# any aba guys making over 250whp on a o2o



## gtvento13 (Oct 4, 2007)

*any aba guys making over 250whp on a o2o?*

would like to o2a swap but my o2o has been holding up just fine. somebody ease my mind
p4c










_Modified by gtvento13 at 7:41 PM 9-20-2009_


----------



## 2pt. slo (Jan 4, 2004)

*Re: any aba guys making over 250whp on a o2o? (gtvento13)*

sorry but o2o's are made of glass. if you would like piece of mind, your going to have to swap that o2a in. you will feel much better once you do the swap trust me


----------



## Daskoupe (Oct 9, 2006)

*FV-QR*

Mines been fine too.All depends on how you drive.My buddy drags a 16v turbo that goes low 12's.Still on the cars same 020


----------



## gtvento13 (Oct 4, 2007)

*FV-QR*

what is ur setup


----------



## Daskoupe (Oct 9, 2006)

*FV-QR*

look in my sig


----------



## gtvento13 (Oct 4, 2007)

*FV-QR*

annyone know waht salsa gti runs for a tranny


----------



## Daskoupe (Oct 9, 2006)

» **SET PROBLEM 1**:
Answer the following from the forum thread:
(a) According to 2pt. slo, what are o2o's made of?
(b) What engine does Daskoupe's buddy drag?
(c) At what time and date was gtvento13's opening post modified?
The forum thread above and the entries that follow are unrelated material.

» **SUPPLIED RECORDS**:
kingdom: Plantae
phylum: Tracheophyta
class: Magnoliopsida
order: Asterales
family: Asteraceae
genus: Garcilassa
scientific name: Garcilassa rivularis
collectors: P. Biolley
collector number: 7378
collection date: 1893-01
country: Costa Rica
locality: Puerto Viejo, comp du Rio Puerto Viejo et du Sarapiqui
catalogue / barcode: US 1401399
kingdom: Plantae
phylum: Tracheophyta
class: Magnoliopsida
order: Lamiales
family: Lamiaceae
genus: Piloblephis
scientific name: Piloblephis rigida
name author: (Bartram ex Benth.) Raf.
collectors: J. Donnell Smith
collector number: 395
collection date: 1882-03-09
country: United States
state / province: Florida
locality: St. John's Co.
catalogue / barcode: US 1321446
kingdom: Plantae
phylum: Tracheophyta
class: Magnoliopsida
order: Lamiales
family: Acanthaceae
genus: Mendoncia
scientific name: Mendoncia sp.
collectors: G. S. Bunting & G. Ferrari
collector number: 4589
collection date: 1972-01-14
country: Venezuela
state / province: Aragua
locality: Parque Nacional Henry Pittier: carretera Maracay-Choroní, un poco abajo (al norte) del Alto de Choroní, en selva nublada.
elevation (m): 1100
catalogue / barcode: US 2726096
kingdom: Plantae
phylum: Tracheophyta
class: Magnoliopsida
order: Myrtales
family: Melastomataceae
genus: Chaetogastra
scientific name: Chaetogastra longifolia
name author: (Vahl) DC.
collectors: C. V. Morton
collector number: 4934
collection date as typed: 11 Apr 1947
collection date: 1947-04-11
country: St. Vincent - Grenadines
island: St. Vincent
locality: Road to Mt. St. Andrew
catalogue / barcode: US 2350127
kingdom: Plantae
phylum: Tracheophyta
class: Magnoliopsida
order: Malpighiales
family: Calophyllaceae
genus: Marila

» **SET PROBLEM 2**: Select every line of the entries that contains the string "locality".

» **WORKED ANSWER 1**:
(a) Glass.
(b) A 16v turbo.
(c) 7:41 PM on 9-20-2009.

» **WORKED ANSWER 2**:
locality: Puerto Viejo, comp du Rio Puerto Viejo et du Sarapiqui
locality: St. John's Co.
locality: Parque Nacional Henry Pittier: carretera Maracay-Choroní, un poco abajo (al norte) del Alto de Choroní, en selva nublada.
locality: Road to Mt. St. Andrew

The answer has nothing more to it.